I wonder what this means.
All poets worth their salt probably write more bad poetry than good poetry. What is really bad stays in notebooks, or gets thrown in the bin, or doesn't survive. But is it still poetry? I confess I don't really know...
But sometimes the definition of 'bad poetry' is more like 'the kind of stuff that I don't connect with'. A poem, say, at the extreme end of experimentalism such as Aram Saroyan's
"lighght"
(that's the whole poem, by the way, not just the title.) How is that a poem? is the question that gets asked, frequently, at great length sometimes.
Yet for others, that definitely is a poem. They also speak at great length about what it means: they talk of the 'flicker' of the word like a lightbulb flickering.
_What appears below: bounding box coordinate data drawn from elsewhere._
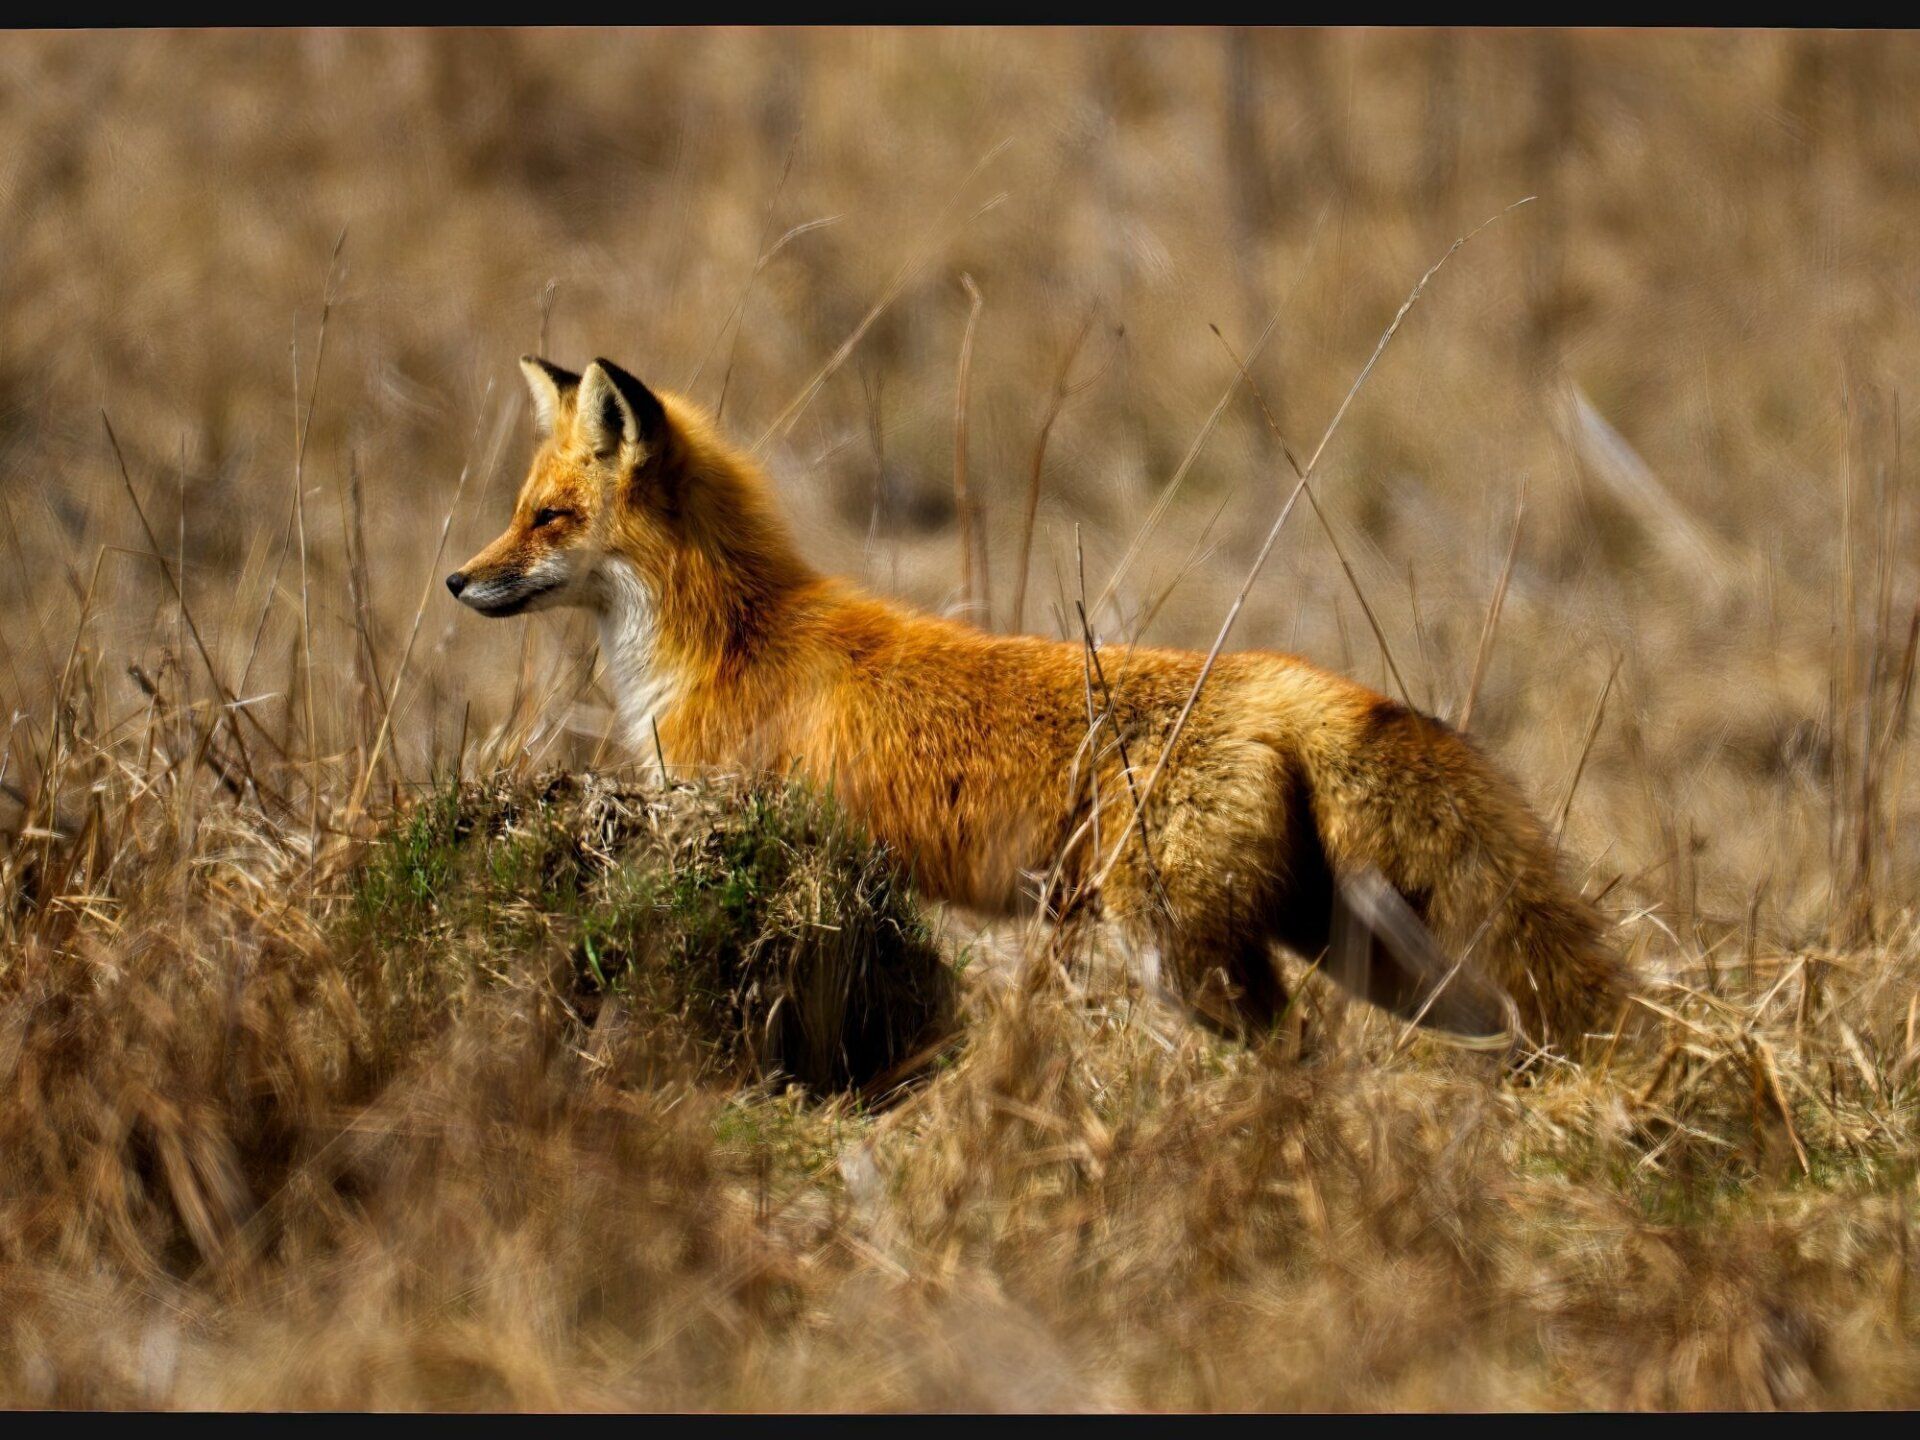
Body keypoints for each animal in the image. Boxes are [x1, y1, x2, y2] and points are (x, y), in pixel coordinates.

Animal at [445, 357, 1620, 1052]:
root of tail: (1287, 680)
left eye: (548, 519)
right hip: (1373, 955)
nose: (457, 580)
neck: (727, 636)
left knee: (1299, 1056)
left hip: (1179, 953)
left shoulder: (744, 820)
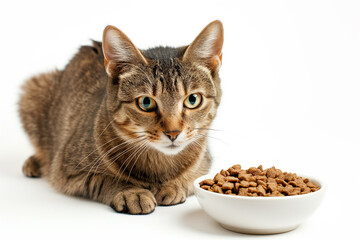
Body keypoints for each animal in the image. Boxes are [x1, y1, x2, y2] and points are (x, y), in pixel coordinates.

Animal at [18, 20, 224, 214]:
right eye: (146, 102)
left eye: (192, 99)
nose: (173, 133)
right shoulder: (66, 170)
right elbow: (102, 179)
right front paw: (131, 192)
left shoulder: (205, 163)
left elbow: (190, 179)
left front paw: (171, 186)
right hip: (33, 91)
The one side thinks the other is mad, or a con, or taking the piss.
'Taking the piss' might of course be a perfectly legitimate reason for writing a poem, good or bad.
Then there is the other end of the "is it really poetry?" debate, where the Patience Strong and the Purple Ronnie poems sit. Are they really poems, or just (contemptuous sneer at the ready) "verse"?
What I think is bad, what you think is bad, are probably two different things. But it's too easy to dismiss something I don't like as "not really poetry." It makes me feel good to dismiss whole swathes of writing into the outer darkness. But if poetry is a field (rhizometric), rather than a single line, then I don't think we can easily dismiss as "barely poetry" whatever section of the poetry world we don't happen to connect with.